What is very concerning to me is the push for plans that do not include pregnancy and maternity, mastectomies, breast cancer, and cancer screening (annual pap smears). An not surprising prostate surgery and testing is being eliminated. There is also pre existing conditions being kept as a denial for coverage.
Part of the rationale is that people will be able to find insurance that is cheaper and it will bring down costs. This idea is laden with many pitfalls. As more people purchase across state lines, two thinks will happen. First, prices will actually begin to rise because as the companies begin to pay out more money for healthcare, they will raise the premiums as profits will fall. Since there will not be universal contracted negotiated rates, the law will have to mandate all providers to accept all insurance. How is that different than mandating health insurance? Second, accessibility to providers will become a major issue due to credentialing and state regulations.
Why are women’s services and care being targeted? It is has been the way of insurance companies for decades. Women in the past, were allowed only one day inpatient for birth while mastectomies were considered day surgery . I am concerned this is becoming a norm that women’s care is subject to extra cost for services. For me, I don’t buy the line of some people don’t want to pay for these services and shouldn’t have to. Should we take a look at all the diseases, evaluate statistically whether men or women are more effected and create cost and plans accordingly? Crazy!

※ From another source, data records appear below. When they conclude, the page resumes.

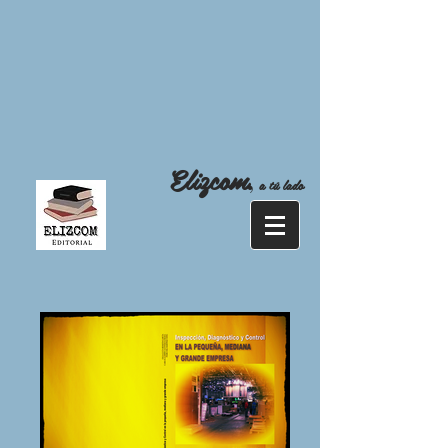
Elizcom
,
a tú lado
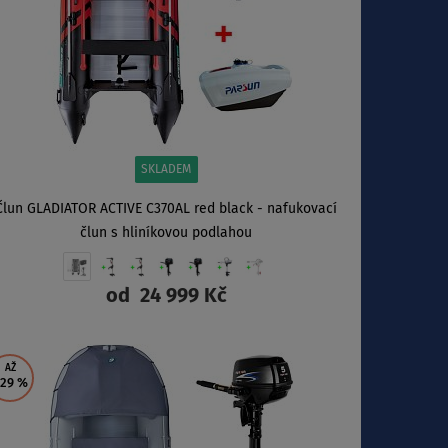
SKLADEM
Člun GLADIATOR ACTIVE C370AL red black - nafukovací
člun s hliníkovou podlahou
od
24 999 Kč
ZOBRAZIT
AŽ
 29
%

Interestingly, there is no change in infertility treatment payments. So the logic is, I will pay for you to get pregnant but not to have the baby? Infertility treatments are frequently more costly than normal pregnancy and birth!
Where is the outrage by the Congresswomen? How can this be a valid plan? Isn’t this discrimination? Are women being penalized for being women and creating life? Is this the theme of the new Congress reduce insurance coverage for basic services for women?
Did you guess…. I don’t support this thinking. I don’t support it because women should not be penalized and pay higher premiums because of the anatomy of their bodies.